How can we quantify ‘having a great time’? I have my own understanding of the phrase, but I need to understand Jocelyn’s definition. (Many more data-based projects would be implemented if they focused on what the client needs and not what the analyst is most eager to do!) I need to hear about her experience.

We started with dance halls. I asked Jocelyn to describe memorable visits and what she liked or disliked about each part. After building my basic understanding of a visit, I brainstormed about additional features (some of which required drawing in external data), including:

Has she found that halls with higher customer ratings are more enjoyable?

Does she like to start by a specific time?

Does the location need to serve food?

What cover charge is acceptable?

Does the location need to play a specific type of music? Or even a specific song (that she loves to dance to?

Then we went into the part of her question that deals with road trips in her RV. Again, I’ve been on road trips before, and that can help my brainstorming, but I needed to understand what a great road trip looks like for Jocelyn. For each, we discussed details, including:

What duration range works best?

Does she care more about efficient driving or about having a picturesque drive?

How far is comfortable to drive each day?

How long does she like to spend in each location?

Does she want time in the schedule to do other things besides visit dance halls?

At which venues can she park her RV?

Does she want options or a full plan?

What is the Result?

For each of these questions, we talked about how important each answer is to Jocelyn. Then, Jocelyn and I narrowed down her gap:

Initial Knowledge Gap Question:

“Where to go line-dancing at dance halls on an RV road trip?”
step image

Initial Criteria:

“Have a great time.”
step image

Revised Question:

“What are two possible itineraries for line-dancing at different dance halls on an RV road trip?”
step image

Revised Dance-hall Criteria:

“Dance halls should be open by 8 pm, cost less than $15 to enter, be rated 3.8 stars or higher, and must play The Electric Slide. It would be nice if they serve food but that is not required.”
step image

Revised Trip Criteria:

“Travel between October 7th and October 28th, starting and ending the trip at home, and driving for no longer than 4 hours a day, and must have acceptable parking within 30 minutes of the dance hall. It would be nice if the route is pretty, and she is willing to spend an extra 45 minutes a day driving for scenic overlooks or great fall foliage.”
step image

Note that our criteria/question may have qualities we want to optimize (maximize or minimize), as well as hard and soft constraints.

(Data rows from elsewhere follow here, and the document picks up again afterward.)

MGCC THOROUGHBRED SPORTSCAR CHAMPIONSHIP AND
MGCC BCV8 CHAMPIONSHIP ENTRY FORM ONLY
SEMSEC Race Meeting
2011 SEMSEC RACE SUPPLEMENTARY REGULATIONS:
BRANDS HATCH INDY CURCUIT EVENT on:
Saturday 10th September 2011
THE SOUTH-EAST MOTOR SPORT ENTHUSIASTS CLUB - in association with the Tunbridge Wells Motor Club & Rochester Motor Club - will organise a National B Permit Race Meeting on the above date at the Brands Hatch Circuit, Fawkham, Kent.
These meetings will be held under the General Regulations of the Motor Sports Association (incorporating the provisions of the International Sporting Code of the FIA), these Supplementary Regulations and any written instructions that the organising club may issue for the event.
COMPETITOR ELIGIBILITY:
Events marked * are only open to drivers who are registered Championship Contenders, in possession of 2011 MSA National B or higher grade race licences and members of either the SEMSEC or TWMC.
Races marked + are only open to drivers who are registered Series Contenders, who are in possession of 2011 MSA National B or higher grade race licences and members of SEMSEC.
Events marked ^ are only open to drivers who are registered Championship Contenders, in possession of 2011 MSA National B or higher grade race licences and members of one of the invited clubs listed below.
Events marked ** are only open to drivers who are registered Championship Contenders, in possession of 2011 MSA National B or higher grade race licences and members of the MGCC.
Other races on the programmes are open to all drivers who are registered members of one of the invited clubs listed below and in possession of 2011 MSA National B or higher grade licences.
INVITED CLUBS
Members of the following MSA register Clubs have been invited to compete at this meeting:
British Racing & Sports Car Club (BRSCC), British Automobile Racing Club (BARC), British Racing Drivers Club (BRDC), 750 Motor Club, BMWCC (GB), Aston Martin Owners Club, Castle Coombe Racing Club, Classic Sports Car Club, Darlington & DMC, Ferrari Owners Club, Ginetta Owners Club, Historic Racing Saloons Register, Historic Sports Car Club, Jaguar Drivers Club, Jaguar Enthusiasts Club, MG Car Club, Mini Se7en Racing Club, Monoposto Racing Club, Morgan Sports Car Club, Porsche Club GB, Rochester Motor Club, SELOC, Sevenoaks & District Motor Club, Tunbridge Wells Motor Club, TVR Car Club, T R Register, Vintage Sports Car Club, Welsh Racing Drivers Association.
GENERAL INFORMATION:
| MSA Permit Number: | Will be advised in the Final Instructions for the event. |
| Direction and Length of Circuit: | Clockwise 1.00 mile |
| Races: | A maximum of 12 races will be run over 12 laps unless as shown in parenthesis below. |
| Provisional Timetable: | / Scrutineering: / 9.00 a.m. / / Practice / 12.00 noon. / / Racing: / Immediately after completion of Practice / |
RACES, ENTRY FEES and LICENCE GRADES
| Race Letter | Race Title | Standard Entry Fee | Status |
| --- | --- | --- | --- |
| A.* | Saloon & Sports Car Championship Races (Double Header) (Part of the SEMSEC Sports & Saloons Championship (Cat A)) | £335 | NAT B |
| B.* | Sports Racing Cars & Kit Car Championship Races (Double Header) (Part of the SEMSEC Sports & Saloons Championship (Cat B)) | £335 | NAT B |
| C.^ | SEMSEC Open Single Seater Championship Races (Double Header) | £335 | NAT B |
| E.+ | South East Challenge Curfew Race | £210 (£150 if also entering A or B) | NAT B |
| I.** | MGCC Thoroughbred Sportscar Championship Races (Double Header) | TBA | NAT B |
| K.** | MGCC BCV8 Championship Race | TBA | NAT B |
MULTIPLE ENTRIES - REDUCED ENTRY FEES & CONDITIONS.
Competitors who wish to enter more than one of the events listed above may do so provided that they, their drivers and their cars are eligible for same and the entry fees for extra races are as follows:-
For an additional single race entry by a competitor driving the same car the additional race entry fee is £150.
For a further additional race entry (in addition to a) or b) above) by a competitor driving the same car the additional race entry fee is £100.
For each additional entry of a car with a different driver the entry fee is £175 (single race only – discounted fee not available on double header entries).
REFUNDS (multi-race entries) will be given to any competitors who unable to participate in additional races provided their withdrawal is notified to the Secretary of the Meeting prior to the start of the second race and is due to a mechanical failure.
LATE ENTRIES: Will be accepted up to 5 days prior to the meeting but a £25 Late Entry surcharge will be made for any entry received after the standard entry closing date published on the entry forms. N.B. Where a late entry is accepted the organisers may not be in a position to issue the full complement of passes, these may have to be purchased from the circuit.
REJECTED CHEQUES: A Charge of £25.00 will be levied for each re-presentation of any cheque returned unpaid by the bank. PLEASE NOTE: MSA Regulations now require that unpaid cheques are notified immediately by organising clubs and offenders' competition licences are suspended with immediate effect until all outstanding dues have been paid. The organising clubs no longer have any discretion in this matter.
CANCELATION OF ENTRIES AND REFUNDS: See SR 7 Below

Initial constraints may have to be loosened for a viable solution to be found, so the definition process may need to be revisited after the solution space is explored.


After doing the work together to refine the question, Jocelyn and I have a shared understanding of the problem and which criteria matter most to her. We’ve also learned what data we need to answer her question. Here, we’ll need opening hours, customer reviews, and locations for RV parking, for example.

Breaking down the problem into components ensures that the client and the data scientist are on the same page. This is harder in practice than one would at first think!  But if you’re truly going to help someone, the first step is to start with a quantifiable question that clearly defines their objectives.